::: Excerpted records

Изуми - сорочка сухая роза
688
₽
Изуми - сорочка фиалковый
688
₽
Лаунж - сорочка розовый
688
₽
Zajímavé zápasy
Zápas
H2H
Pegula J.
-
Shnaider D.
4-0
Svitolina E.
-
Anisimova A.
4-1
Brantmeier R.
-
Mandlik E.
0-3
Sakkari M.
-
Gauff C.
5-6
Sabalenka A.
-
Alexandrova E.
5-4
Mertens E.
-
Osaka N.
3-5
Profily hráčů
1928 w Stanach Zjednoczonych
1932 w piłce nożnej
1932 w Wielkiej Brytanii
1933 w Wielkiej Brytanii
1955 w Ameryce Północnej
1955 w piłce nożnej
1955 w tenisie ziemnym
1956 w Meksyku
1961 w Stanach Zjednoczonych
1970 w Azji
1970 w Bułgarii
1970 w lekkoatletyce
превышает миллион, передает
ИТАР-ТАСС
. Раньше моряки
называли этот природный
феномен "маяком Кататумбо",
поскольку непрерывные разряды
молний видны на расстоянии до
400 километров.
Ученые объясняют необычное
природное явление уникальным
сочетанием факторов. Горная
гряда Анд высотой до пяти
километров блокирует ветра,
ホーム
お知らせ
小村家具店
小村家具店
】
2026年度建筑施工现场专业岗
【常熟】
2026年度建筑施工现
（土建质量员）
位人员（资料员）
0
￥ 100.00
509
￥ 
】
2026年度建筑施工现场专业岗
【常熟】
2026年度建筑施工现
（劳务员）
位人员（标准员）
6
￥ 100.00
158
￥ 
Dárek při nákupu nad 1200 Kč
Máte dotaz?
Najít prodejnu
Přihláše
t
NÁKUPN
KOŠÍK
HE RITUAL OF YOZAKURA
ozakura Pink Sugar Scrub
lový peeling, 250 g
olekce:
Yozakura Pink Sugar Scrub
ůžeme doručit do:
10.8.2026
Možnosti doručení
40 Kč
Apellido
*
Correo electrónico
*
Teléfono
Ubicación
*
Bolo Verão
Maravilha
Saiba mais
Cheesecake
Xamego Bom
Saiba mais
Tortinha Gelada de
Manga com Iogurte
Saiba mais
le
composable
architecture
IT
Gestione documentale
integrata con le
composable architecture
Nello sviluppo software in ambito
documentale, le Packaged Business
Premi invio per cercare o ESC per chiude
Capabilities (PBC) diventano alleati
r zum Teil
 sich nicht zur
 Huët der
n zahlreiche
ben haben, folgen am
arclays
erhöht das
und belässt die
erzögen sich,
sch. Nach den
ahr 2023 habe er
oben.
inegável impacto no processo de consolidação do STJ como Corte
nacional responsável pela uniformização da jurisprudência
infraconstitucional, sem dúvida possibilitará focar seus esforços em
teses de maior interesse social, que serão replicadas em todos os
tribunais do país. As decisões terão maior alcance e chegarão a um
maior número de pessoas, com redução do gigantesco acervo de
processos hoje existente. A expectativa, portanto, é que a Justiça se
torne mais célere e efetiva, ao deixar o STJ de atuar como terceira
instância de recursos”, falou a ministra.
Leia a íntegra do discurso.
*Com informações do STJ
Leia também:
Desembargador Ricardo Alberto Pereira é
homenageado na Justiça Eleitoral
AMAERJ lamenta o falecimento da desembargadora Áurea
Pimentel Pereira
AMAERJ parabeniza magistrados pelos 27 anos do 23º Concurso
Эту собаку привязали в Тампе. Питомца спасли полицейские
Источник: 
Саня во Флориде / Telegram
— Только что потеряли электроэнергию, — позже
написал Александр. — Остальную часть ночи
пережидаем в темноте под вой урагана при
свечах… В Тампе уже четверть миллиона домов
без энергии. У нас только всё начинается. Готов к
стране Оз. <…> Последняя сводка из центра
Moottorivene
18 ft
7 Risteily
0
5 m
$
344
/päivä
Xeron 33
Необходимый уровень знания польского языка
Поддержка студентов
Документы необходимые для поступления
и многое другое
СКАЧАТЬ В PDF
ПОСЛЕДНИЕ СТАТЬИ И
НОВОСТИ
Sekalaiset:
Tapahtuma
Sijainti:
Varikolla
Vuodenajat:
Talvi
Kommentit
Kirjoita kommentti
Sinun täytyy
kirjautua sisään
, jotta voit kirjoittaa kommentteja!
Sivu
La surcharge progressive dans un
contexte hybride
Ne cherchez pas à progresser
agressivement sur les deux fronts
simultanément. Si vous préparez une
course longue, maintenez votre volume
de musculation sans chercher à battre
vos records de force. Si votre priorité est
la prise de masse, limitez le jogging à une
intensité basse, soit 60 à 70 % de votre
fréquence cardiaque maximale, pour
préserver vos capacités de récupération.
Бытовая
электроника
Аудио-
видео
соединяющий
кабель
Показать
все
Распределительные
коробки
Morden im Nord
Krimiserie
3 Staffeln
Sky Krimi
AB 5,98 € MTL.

::::::

Task item: Copy out all of the material above line for line, keeping every character as it is.

Problem solution:
Изуми - сорочка сухая роза
688
₽
Изуми - сорочка фиалковый
688
₽
Лаунж - сорочка розовый
688
₽
Zajímavé zápasy
Zápas
H2H
Pegula J.
-
Shnaider D.
4-0
Svitolina E.
-
Anisimova A.
4-1
Brantmeier R.
-
Mandlik E.
0-3
Sakkari M.
-
Gauff C.
5-6
Sabalenka A.
-
Alexandrova E.
5-4
Mertens E.
-
Osaka N.
3-5
Profily hráčů
1928 w Stanach Zjednoczonych
1932 w piłce nożnej
1932 w Wielkiej Brytanii
1933 w Wielkiej Brytanii
1955 w Ameryce Północnej
1955 w piłce nożnej
1955 w tenisie ziemnym
1956 w Meksyku
1961 w Stanach Zjednoczonych
1970 w Azji
1970 w Bułgarii
1970 w lekkoatletyce
превышает миллион, передает
ИТАР-ТАСС
. Раньше моряки
называли этот природный
феномен "маяком Кататумбо",
поскольку непрерывные разряды
молний видны на расстоянии до
400 километров.
Ученые объясняют необычное
природное явление уникальным
сочетанием факторов. Горная
гряда Анд высотой до пяти
километров блокирует ветра,
ホーム
お知らせ
小村家具店
小村家具店
】
2026年度建筑施工现场专业岗
【常熟】
2026年度建筑施工现
（土建质量员）
位人员（资料员）
0
￥ 100.00
509
￥ 
】
2026年度建筑施工现场专业岗
【常熟】
2026年度建筑施工现
（劳务员）
位人员（标准员）
6
￥ 100.00
158
￥ 
Dárek při nákupu nad 1200 Kč
Máte dotaz?
Najít prodejnu
Přihláše
t
NÁKUPN
KOŠÍK
HE RITUAL OF YOZAKURA
ozakura Pink Sugar Scrub
lový peeling, 250 g
olekce:
Yozakura Pink Sugar Scrub
ůžeme doručit do:
10.8.2026
Možnosti doručení
40 Kč
Apellido
*
Correo electrónico
*
Teléfono
Ubicación
*
Bolo Verão
Maravilha
Saiba mais
Cheesecake
Xamego Bom
Saiba mais
Tortinha Gelada de
Manga com Iogurte
Saiba mais
le
composable
architecture
IT
Gestione documentale
integrata con le
composable architecture
Nello sviluppo software in ambito
documentale, le Packaged Business
Premi invio per cercare o ESC per chiude
Capabilities (PBC) diventano alleati
r zum Teil
 sich nicht zur
 Huët der
n zahlreiche
ben haben, folgen am
arclays
erhöht das
und belässt die
erzögen sich,
sch. Nach den
ahr 2023 habe er
oben.
inegável impacto no processo de consolidação do STJ como Corte
nacional responsável pela uniformização da jurisprudência
infraconstitucional, sem dúvida possibilitará focar seus esforços em
teses de maior interesse social, que serão replicadas em todos os
tribunais do país. As decisões terão maior alcance e chegarão a um
maior número de pessoas, com redução do gigantesco acervo de
processos hoje existente. A expectativa, portanto, é que a Justiça se
torne mais célere e efetiva, ao deixar o STJ de atuar como terceira
instância de recursos”, falou a ministra.
Leia a íntegra do discurso.
*Com informações do STJ
Leia também:
Desembargador Ricardo Alberto Pereira é
homenageado na Justiça Eleitoral
AMAERJ lamenta o falecimento da desembargadora Áurea
Pimentel Pereira
AMAERJ parabeniza magistrados pelos 27 anos do 23º Concurso
Эту собаку привязали в Тампе. Питомца спасли полицейские
Источник: 
Саня во Флориде / Telegram
— Только что потеряли электроэнергию, — позже
написал Александр. — Остальную часть ночи
пережидаем в темноте под вой урагана при
свечах… В Тампе уже четверть миллиона домов
без энергии. У нас только всё начинается. Готов к
стране Оз. <…> Последняя сводка из центра
Moottorivene
18 ft
7 Risteily
0
5 m
$
344
/päivä
Xeron 33
Необходимый уровень знания польского языка
Поддержка студентов
Документы необходимые для поступления
и многое другое
СКАЧАТЬ В PDF
ПОСЛЕДНИЕ СТАТЬИ И
НОВОСТИ
Sekalaiset:
Tapahtuma
Sijainti:
Varikolla
Vuodenajat:
Talvi
Kommentit
Kirjoita kommentti
Sinun täytyy
kirjautua sisään
, jotta voit kirjoittaa kommentteja!
Sivu
La surcharge progressive dans un
contexte hybride
Ne cherchez pas à progresser
agressivement sur les deux fronts
simultanément. Si vous préparez une
course longue, maintenez votre volume
de musculation sans chercher à battre
vos records de force. Si votre priorité est
la prise de masse, limitez le jogging à une
intensité basse, soit 60 à 70 % de votre
fréquence cardiaque maximale, pour
préserver vos capacités de récupération.
Бытовая
электроника
Аудио-
видео
соединяющий
кабель
Показать
все
Распределительные
коробки
Morden im Nord
Krimiserie
3 Staffeln
Sky Krimi
AB 5,98 € MTL.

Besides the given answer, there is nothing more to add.